= Given records =

================

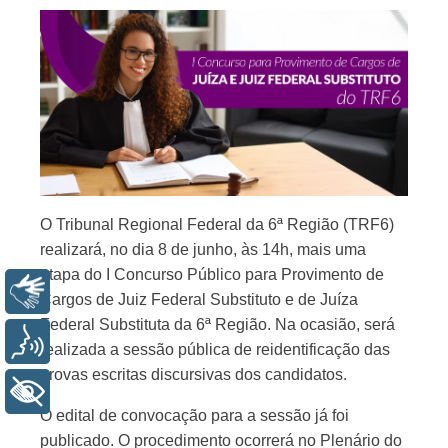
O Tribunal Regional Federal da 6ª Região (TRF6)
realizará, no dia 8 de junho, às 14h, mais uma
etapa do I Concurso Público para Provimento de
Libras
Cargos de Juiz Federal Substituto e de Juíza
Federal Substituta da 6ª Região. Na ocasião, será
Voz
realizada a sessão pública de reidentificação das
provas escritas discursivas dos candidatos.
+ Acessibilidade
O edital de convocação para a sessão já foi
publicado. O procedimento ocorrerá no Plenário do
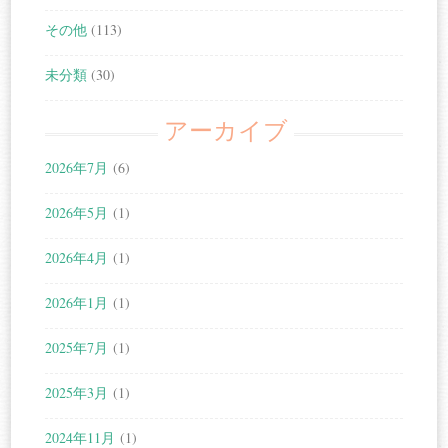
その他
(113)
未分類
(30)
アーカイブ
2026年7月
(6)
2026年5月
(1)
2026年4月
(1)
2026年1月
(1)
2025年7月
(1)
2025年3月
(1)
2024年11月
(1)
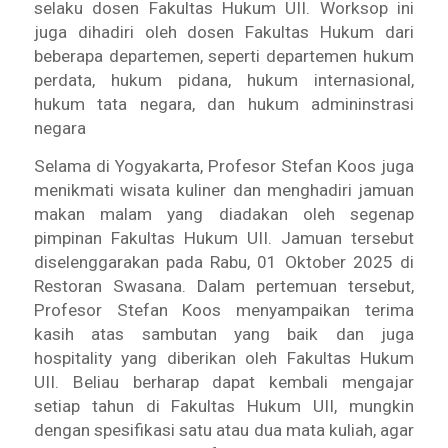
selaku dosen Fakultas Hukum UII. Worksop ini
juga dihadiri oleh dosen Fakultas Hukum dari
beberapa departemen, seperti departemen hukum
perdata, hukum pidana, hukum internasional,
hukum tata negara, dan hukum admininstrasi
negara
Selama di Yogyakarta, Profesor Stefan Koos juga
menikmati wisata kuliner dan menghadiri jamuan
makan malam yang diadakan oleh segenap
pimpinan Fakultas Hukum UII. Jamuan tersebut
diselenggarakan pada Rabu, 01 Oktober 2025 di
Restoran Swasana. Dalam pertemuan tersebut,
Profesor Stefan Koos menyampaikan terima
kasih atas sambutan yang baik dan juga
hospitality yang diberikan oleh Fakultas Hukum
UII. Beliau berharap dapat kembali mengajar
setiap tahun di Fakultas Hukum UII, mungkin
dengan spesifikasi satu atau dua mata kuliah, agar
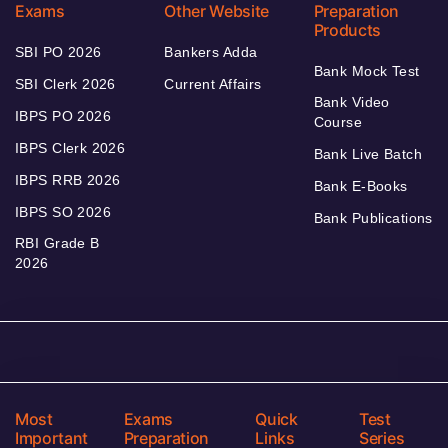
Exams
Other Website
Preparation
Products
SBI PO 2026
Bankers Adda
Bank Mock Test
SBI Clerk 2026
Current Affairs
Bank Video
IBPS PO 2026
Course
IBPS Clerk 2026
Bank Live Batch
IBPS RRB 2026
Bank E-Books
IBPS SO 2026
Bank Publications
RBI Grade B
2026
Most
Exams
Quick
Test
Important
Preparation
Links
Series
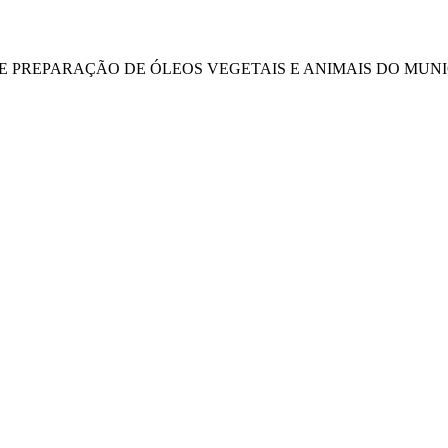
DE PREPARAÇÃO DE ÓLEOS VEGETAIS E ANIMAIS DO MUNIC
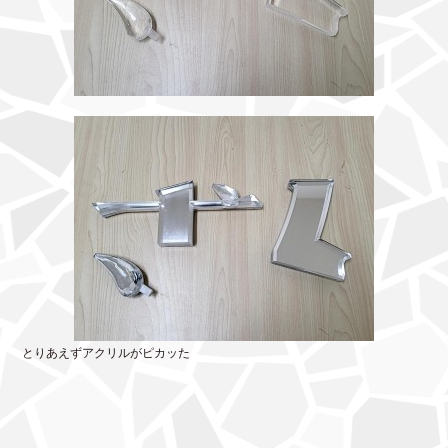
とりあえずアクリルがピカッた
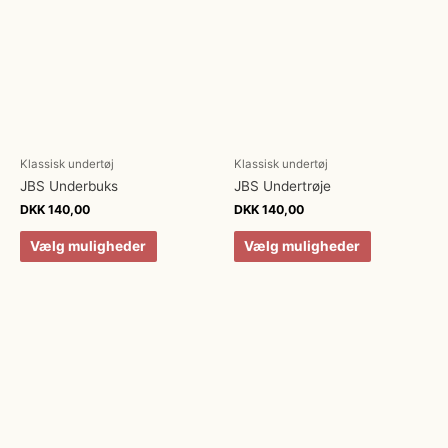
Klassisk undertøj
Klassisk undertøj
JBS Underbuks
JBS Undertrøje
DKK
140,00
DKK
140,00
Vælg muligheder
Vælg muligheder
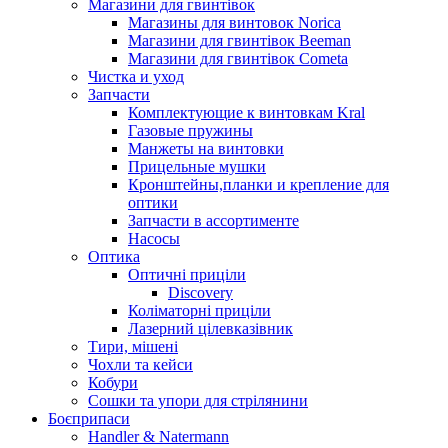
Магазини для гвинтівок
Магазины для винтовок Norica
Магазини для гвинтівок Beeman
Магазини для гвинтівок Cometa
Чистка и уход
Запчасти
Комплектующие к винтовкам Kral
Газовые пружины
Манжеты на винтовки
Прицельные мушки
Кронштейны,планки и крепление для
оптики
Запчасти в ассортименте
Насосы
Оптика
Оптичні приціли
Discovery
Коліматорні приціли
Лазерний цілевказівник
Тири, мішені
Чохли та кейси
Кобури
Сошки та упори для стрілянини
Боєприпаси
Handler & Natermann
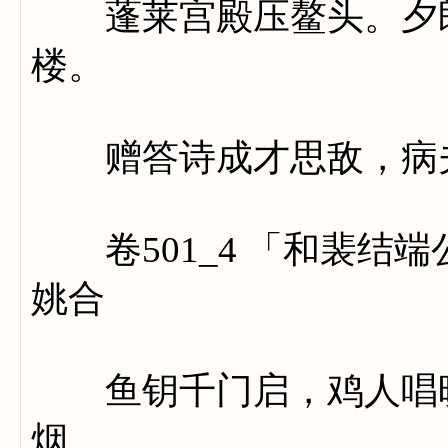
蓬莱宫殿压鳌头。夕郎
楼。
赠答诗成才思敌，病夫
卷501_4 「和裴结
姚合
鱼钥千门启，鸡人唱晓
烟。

================

= Work request =
Write out the text of every one of the records above line for line, without any change. Leave the pictures out of your answer.

= Task response =
O Tribunal Regional Federal da 6ª Região (TRF6)
realizará, no dia 8 de junho, às 14h, mais uma
etapa do I Concurso Público para Provimento de
Libras
Cargos de Juiz Federal Substituto e de Juíza
Federal Substituta da 6ª Região. Na ocasião, será
Voz
realizada a sessão pública de reidentificação das
provas escritas discursivas dos candidatos.
+ Acessibilidade
O edital de convocação para a sessão já foi
publicado. O procedimento ocorrerá no Plenário do
その他
(113)
未分類
(30)
アーカイブ
2026年7月
(6)
2026年5月
(1)
2026年4月
(1)
2026年1月
(1)
2025年7月
(1)
2025年3月
(1)
2024年11月
(1)
selaku dosen Fakultas Hukum UII. Worksop ini
juga dihadiri oleh dosen Fakultas Hukum dari
beberapa departemen, seperti departemen hukum
perdata, hukum pidana, hukum internasional,
hukum tata negara, dan hukum admininstrasi
negara
Selama di Yogyakarta, Profesor Stefan Koos juga
menikmati wisata kuliner dan menghadiri jamuan
makan malam yang diadakan oleh segenap
pimpinan Fakultas Hukum UII. Jamuan tersebut
diselenggarakan pada Rabu, 01 Oktober 2025 di
Restoran Swasana. Dalam pertemuan tersebut,
Profesor Stefan Koos menyampaikan terima
kasih atas sambutan yang baik dan juga
hospitality yang diberikan oleh Fakultas Hukum
UII. Beliau berharap dapat kembali mengajar
setiap tahun di Fakultas Hukum UII, mungkin
dengan spesifikasi satu atau dua mata kuliah, agar
Exams
Other Website
Preparation
Products
SBI PO 2026
Bankers Adda
Bank Mock Test
SBI Clerk 2026
Current Affairs
Bank Video
IBPS PO 2026
Course
IBPS Clerk 2026
Bank Live Batch
IBPS RRB 2026
Bank E-Books
IBPS SO 2026
Bank Publications
RBI Grade B
2026
Most
Exams
Quick
Test
Important
Preparation
Links
Series
DE PREPARAÇÃO DE ÓLEOS VEGETAIS E ANIMAIS DO MUNIC
とりあえずアクリルがピカッた
Klassisk undertøj
Klassisk undertøj
JBS Underbuks
JBS Undertrøje
DKK
140,00
DKK
140,00
Vælg muligheder
Vælg muligheder
Магазини для гвинтівок
Магазины для винтовок Norica
Магазини для гвинтівок Beeman
Магазини для гвинтівок Cometa
Чистка и уход
Запчасти
Комплектующие к винтовкам Kral
Газовые пружины
Манжеты на винтовки
Прицельные мушки
Кронштейны,планки и крепление для
оптики
Запчасти в ассортименте
Насосы
Оптика
Оптичні приціли
Discovery
Коліматорні приціли
Лазерний цілевказівник
Тири, мішені
Чохли та кейси
Кобури
Сошки та упори для стрілянини
Боєприпаси
Handler & Natermann
蓬莱宫殿压鳌头。夕郎
楼。
赠答诗成才思敌，病夫
卷501_4 「和裴结
姚合
鱼钥千门启，鸡人唱晓
烟。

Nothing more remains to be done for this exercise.